11.  Governing Law and Jurisdiction. All matters relating to any dispute between you and Southern Glazer (including non-contractual disputes or claims) shall be governed by and construed in accordance with the internal laws of the state in which the product is to be delivered or has been delivered. In the event that your and our agreement to arbitrate (as described further below) is found to be unenforceable for any reason, any legal suit, action, or proceeding by you shall be instituted exclusively in the federal courts of the U.S. District Court for the Southern District of Florida (Miami Division) or the courts of the State of Florida located in the City of Miami and County of Miami-Dade. You waive any and all objections to the exercise of jurisdiction over you by such courts and to venue in such courts.

 

12.  Dispute Resolution and Binding Arbitration.

 

YOU AND SOUTHERN GLAZER ARE AGREEING TO GIVE UP ANY RIGHTS TO LITIGATE ANY CLAIMS IN A COURT OR BEFORE A JURY, OR TO PARTICIPATE IN A CLASS ACTION OR REPRESENTATIVE ACTION WITH RESPECT TO ANY CLAIM. OTHER RIGHTS THAT YOU OR SOUTHERN GLAZER WOULD HAVE IF YOU OR SOUTHERN GLAZER WENT TO COURT MAY ALSO BE UNAVAILABLE OR MAY BE LIMITED IN ARBITRATION.

 

ANY CLAIM, DISPUTE OR CONTROVERSY (WHETHER IN CONTRACT, TORT OR OTHERWISE, WHETHER PREEXISTING, PRESENT OR FUTURE, AND INCLUDING STATUTORY, CONSUMER PROTECTION, COMMON LAW, INTENTIONAL TORT, INJUNCTIVE AND EQUITABLE CLAIMS) BETWEEN YOU AND SOUTHERN GLAZER WILL BE RESOLVED EXCLUSIVELY AND FINALLY BY BINDING ARBITRATION.

 

The arbitration will be conducted by a panel of three arbitrators and administered by the American Arbitration Association (“AAA”) in accordance with the Commercial Arbitration Rules (the “AAA Rules”) then in effect, except as modified by this Section 12. (The AAA Rules are available at www.adr.org/arb_med or by calling the AAA at 1-800-778-7879.) The Federal Arbitration Act will govern the interpretation and enforcement of this section. The arbitration shall take place in the City of Miami and County of Miami-Dade, Florida, at a place convenient to the parties and so designated by the arbitrators.
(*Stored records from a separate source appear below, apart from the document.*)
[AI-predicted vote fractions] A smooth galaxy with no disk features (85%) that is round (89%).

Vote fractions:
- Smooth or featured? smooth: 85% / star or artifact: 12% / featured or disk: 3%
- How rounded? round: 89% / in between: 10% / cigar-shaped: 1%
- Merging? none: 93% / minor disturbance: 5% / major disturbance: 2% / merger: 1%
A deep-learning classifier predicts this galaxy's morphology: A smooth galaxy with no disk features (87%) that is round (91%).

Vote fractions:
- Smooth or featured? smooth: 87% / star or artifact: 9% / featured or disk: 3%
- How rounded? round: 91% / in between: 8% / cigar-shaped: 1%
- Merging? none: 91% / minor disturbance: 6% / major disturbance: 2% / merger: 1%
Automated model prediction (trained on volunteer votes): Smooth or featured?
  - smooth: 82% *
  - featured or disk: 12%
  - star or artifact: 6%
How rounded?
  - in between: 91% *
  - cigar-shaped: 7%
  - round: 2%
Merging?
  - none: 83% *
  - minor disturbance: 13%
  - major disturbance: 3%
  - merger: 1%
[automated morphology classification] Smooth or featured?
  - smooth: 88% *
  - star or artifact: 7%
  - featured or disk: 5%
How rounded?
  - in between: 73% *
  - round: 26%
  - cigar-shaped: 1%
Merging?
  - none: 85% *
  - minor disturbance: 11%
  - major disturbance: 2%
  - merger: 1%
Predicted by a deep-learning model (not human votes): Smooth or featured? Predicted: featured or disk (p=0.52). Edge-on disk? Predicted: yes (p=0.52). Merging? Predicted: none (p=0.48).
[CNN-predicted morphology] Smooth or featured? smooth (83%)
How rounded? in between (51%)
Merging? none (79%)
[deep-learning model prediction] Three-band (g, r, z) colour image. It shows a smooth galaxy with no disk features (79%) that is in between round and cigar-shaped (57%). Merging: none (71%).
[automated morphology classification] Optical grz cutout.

The arbitrators will have exclusive authority to resolve any dispute relating to arbitrability and/or enforceability of this arbitration provision, including any unconscionability challenge or any other challenge that the arbitration provision or the agreement is void, voidable, or otherwise invalid. The arbitrators will be empowered to grant whatever relief would be available in court under law or in equity. Any award of the arbitrators will be final and binding on each of the parties, and may be entered as a judgment in any court of competent jurisdiction.

You and Southern Glazer agree to an arbitration on an individual basis. In any dispute, NEITHER YOU NOR WE WILL BE ENTITLED TO JOIN OR CONSOLIDATE CLAIMS BY OR AGAINST OTHER CUSTOMERS IN COURT OR IN ARBITRATION OR OTHERWISE PARTICIPATE IN ANY CLAIM AS A CLASS REPRESENTATIVE, CLASS MEMBER OR IN A PRIVATE ATTORNEY GENERAL CAPACITY. The arbitrators may not consolidate more than one person’s claims, and may not otherwise preside over any form of a representative or class proceeding. The arbitrators have the power to consider the enforceability of this class arbitration waiver and to address any challenge to the class arbitration waiver.

If any provision of this arbitration agreement is found unenforceable, the unenforceable provision will be severed and the remaining arbitration terms will be enforced.

ANY CAUSE OF ACTION OR CLAIM YOU MAY HAVE ARISING OUT OF OR RELATING TO THESE TERMS OR THE WEBSITE MUST BE COMMENCED WITHIN ONE (1) YEAR AFTER THE CAUSE OF ACTION ACCRUES; OTHERWISE, SUCH CAUSE OF ACTION OR CLAIM IS PERMANENTLY BARRED.

CALIFORNIA RETAILERS: This Dispute Resolution and Binding Arbitration section, including the class action waiver, applies to all claims that you or Southern Glazer may assert in the future, including claims about past transactions or future transactions, except it does not apply to the claims currently pending in the case of Roma Mikha, Inc. et al. v. Southern Glazer’s Wine and Spirits, LLC, Civil Action No. 8:22-cv-01187-FWS-ADS in the United States District Court for the Central District of California, for which prior agreements will govern.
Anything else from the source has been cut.